### What you are asked to do:
Scan the entries below for the string "buttons" and copy every line where it turns up.

### Given entries:
--------
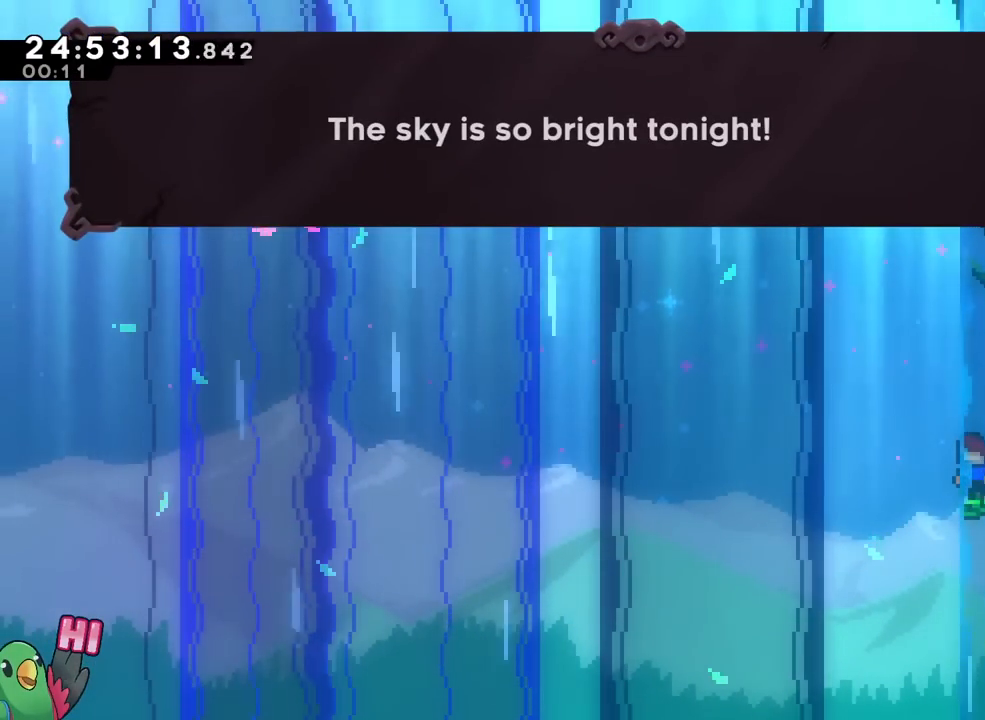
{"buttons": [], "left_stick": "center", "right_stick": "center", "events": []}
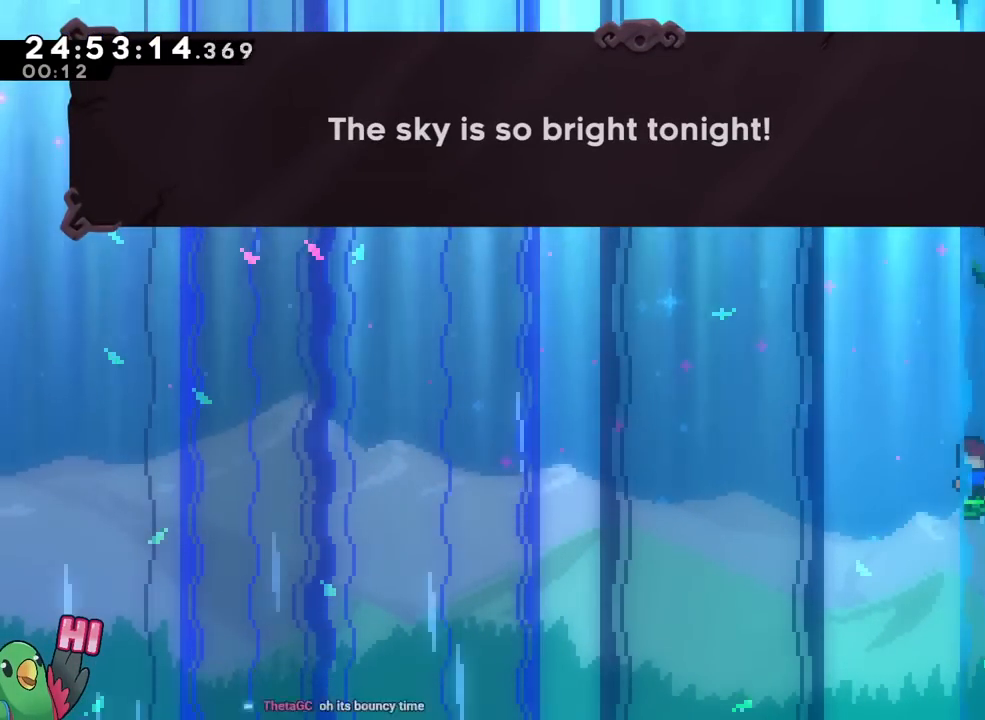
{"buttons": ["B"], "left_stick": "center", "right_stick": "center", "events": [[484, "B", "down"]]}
--------
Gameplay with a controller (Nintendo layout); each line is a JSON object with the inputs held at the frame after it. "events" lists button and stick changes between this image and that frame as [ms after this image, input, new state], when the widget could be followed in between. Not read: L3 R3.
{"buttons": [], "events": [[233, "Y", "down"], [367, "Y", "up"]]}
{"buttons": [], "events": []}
--------
### Reply to the task:
{"buttons": [], "left_stick": "center", "right_stick": "center", "events": []}
{"buttons": ["B"], "left_stick": "center", "right_stick": "center", "events": [[484, "B", "down"]]}
{"buttons": [], "events": [[233, "Y", "down"], [367, "Y", "up"]]}
{"buttons": [], "events": []}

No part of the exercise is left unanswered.